INFORMATION PROVIDED –
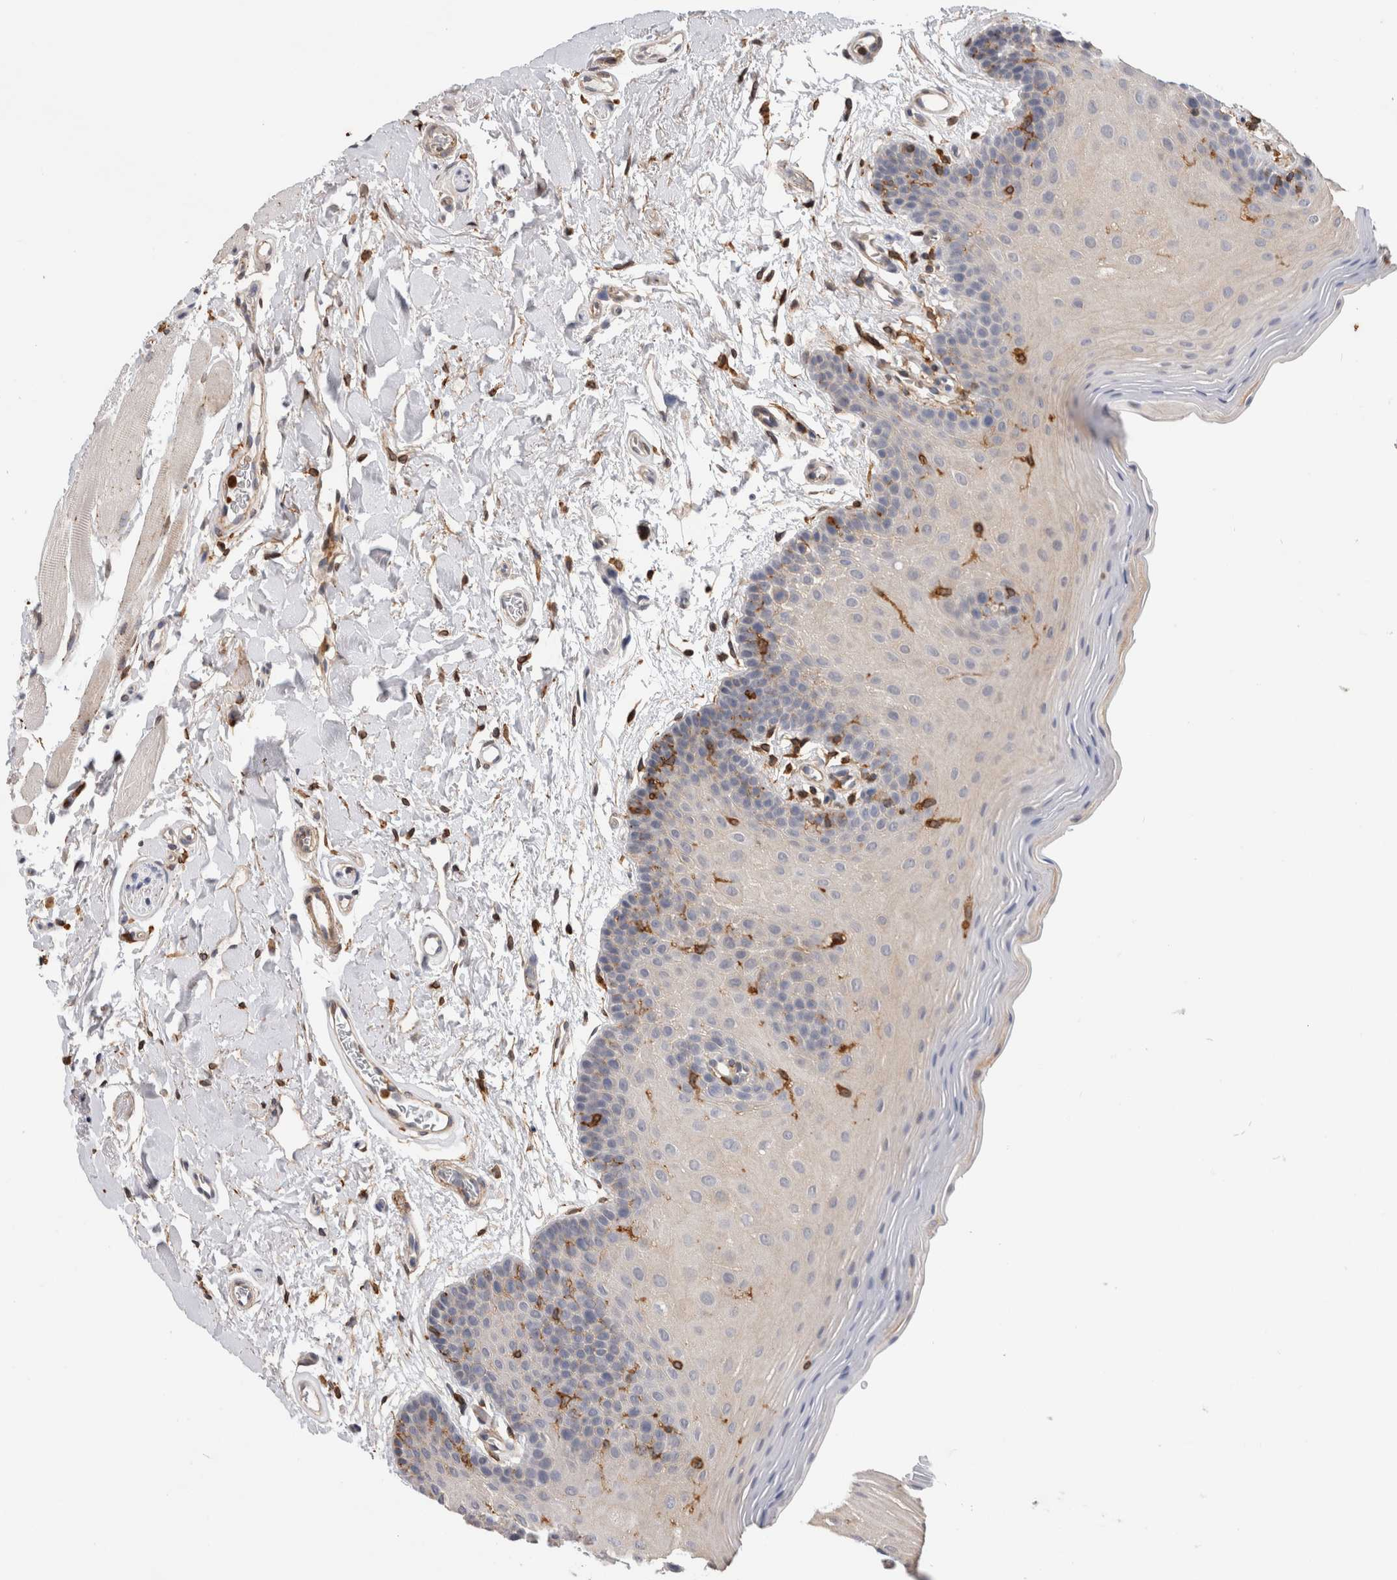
{"staining": {"intensity": "negative", "quantity": "none", "location": "none"}, "tissue": "oral mucosa", "cell_type": "Squamous epithelial cells", "image_type": "normal", "snomed": [{"axis": "morphology", "description": "Normal tissue, NOS"}, {"axis": "topography", "description": "Oral tissue"}], "caption": "The image shows no significant staining in squamous epithelial cells of oral mucosa.", "gene": "CCDC88B", "patient": {"sex": "male", "age": 62}}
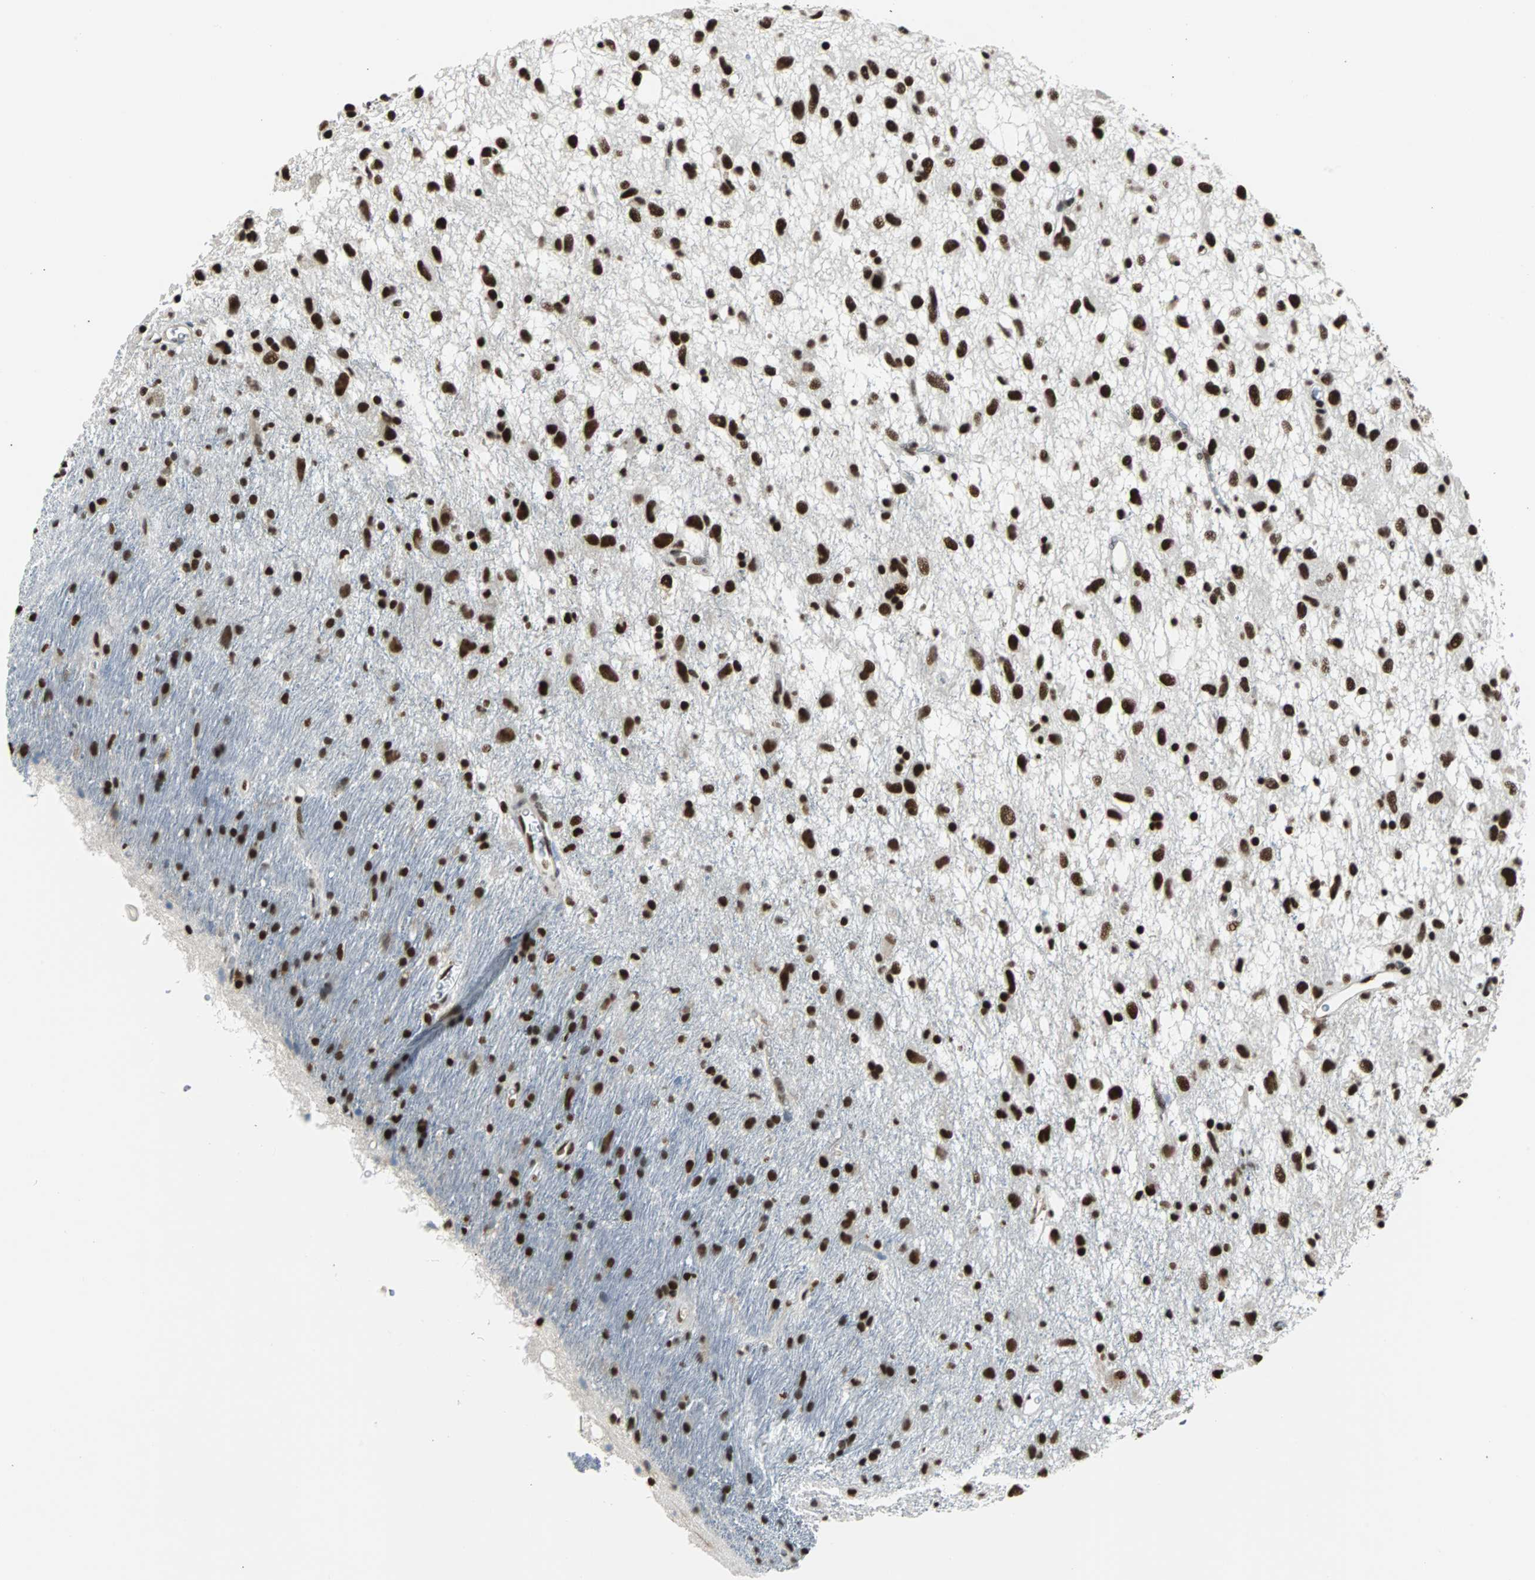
{"staining": {"intensity": "strong", "quantity": ">75%", "location": "nuclear"}, "tissue": "glioma", "cell_type": "Tumor cells", "image_type": "cancer", "snomed": [{"axis": "morphology", "description": "Glioma, malignant, Low grade"}, {"axis": "topography", "description": "Brain"}], "caption": "Strong nuclear protein expression is present in about >75% of tumor cells in glioma. The protein of interest is shown in brown color, while the nuclei are stained blue.", "gene": "XRCC4", "patient": {"sex": "male", "age": 77}}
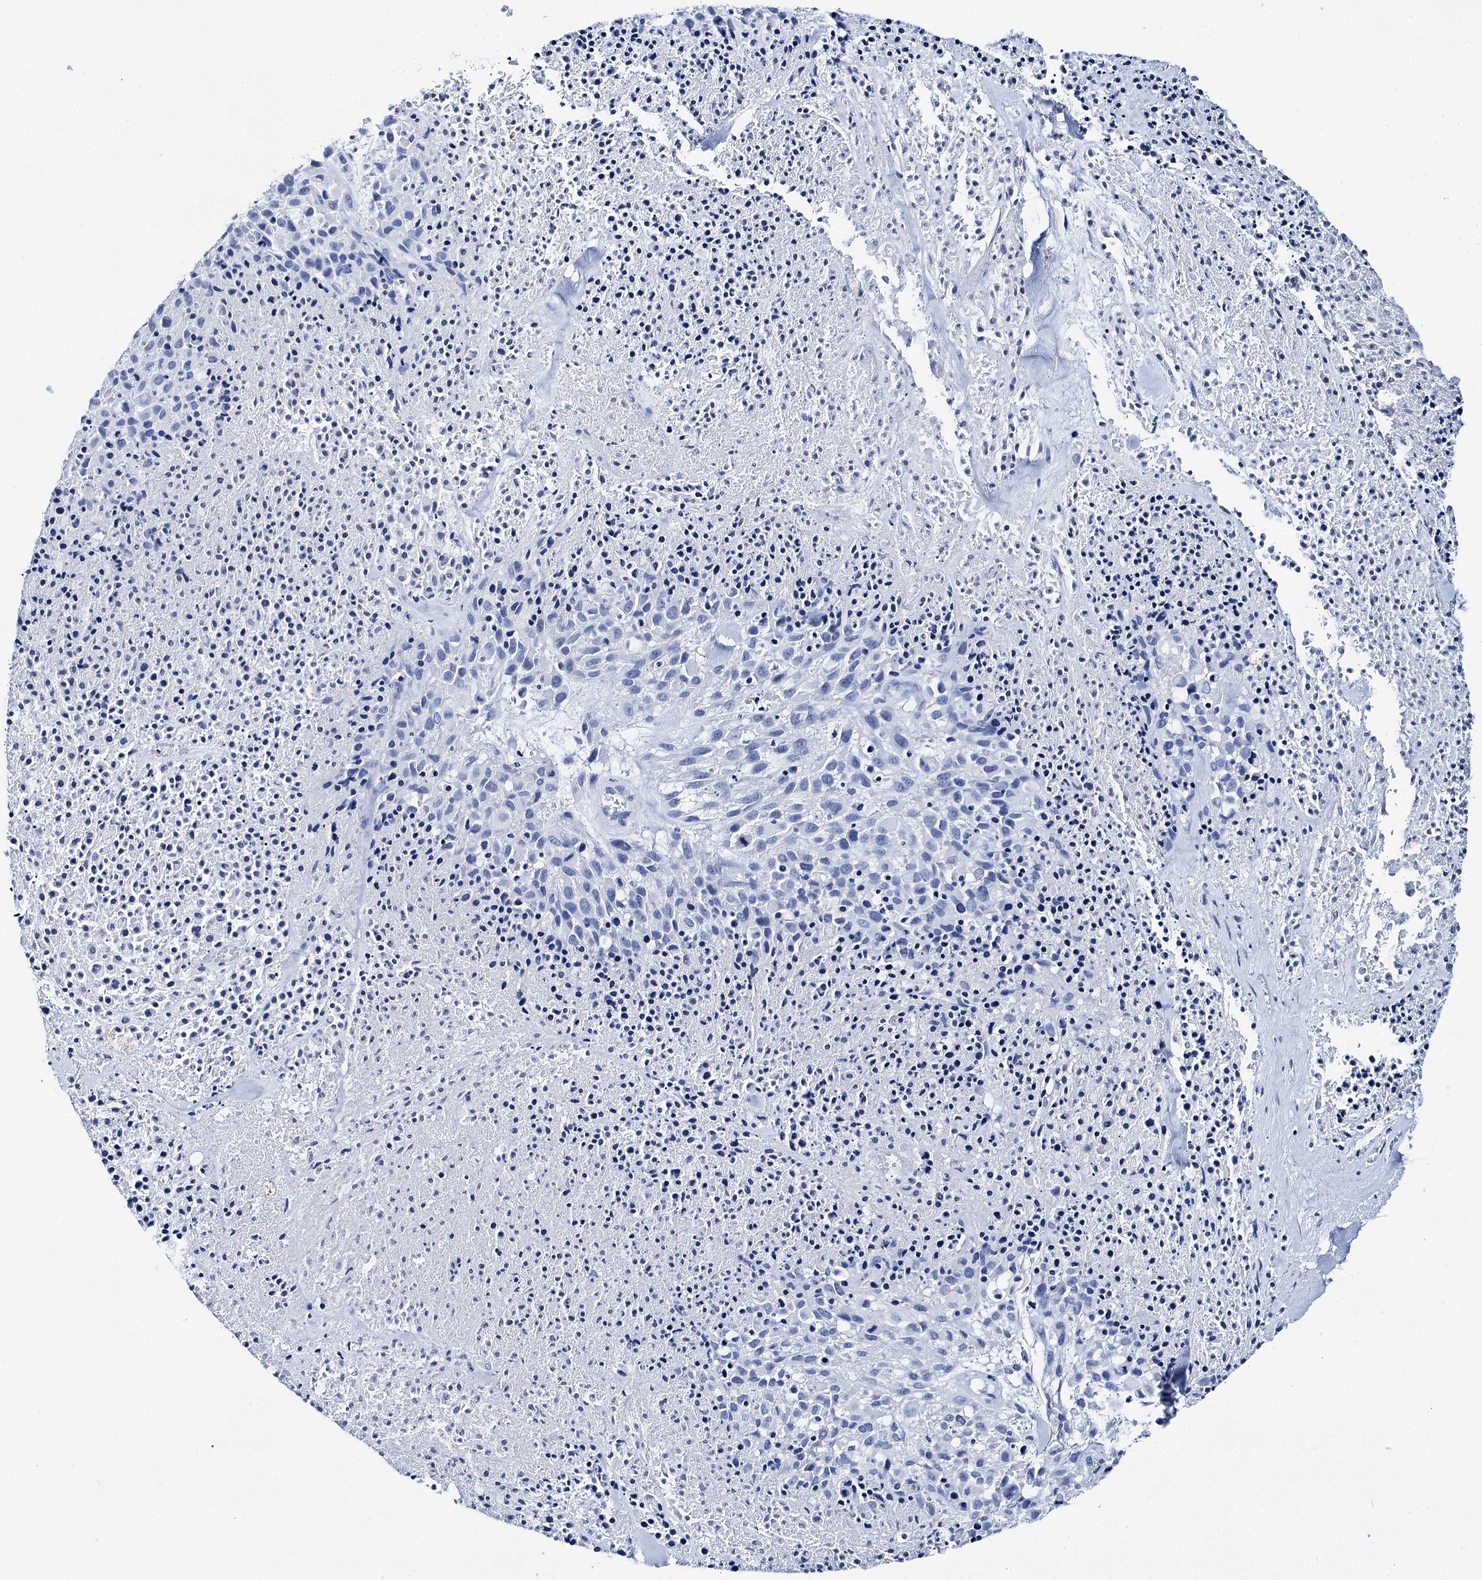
{"staining": {"intensity": "negative", "quantity": "none", "location": "none"}, "tissue": "melanoma", "cell_type": "Tumor cells", "image_type": "cancer", "snomed": [{"axis": "morphology", "description": "Malignant melanoma, Metastatic site"}, {"axis": "topography", "description": "Skin"}], "caption": "Histopathology image shows no significant protein expression in tumor cells of malignant melanoma (metastatic site).", "gene": "BRINP1", "patient": {"sex": "female", "age": 81}}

THE PROBLEM –
Without the pictures, write out the whole listing above exactly as it appears.

SOLUTION FOR THIS TASK –
{"staining": {"intensity": "negative", "quantity": "none", "location": "none"}, "tissue": "oral mucosa", "cell_type": "Squamous epithelial cells", "image_type": "normal", "snomed": [{"axis": "morphology", "description": "Normal tissue, NOS"}, {"axis": "topography", "description": "Oral tissue"}], "caption": "The image shows no significant staining in squamous epithelial cells of oral mucosa.", "gene": "CCDC88B", "patient": {"sex": "male", "age": 62}}
{"staining": {"intensity": "strong", "quantity": ">75%", "location": "nuclear"}, "tissue": "glioma", "cell_type": "Tumor cells", "image_type": "cancer", "snomed": [{"axis": "morphology", "description": "Glioma, malignant, Low grade"}, {"axis": "topography", "description": "Brain"}], "caption": "Strong nuclear protein expression is present in about >75% of tumor cells in glioma. The protein of interest is shown in brown color, while the nuclei are stained blue.", "gene": "XRCC4", "patient": {"sex": "male", "age": 77}}
{"staining": {"intensity": "negative", "quantity": "none", "location": "none"}, "tissue": "melanoma", "cell_type": "Tumor cells", "image_type": "cancer", "snomed": [{"axis": "morphology", "description": "Malignant melanoma, Metastatic site"}, {"axis": "topography", "description": "Skin"}], "caption": "Histopathology image shows no significant protein expression in tumor cells of malignant melanoma (metastatic site).", "gene": "BRINP1", "patient": {"sex": "female", "age": 81}}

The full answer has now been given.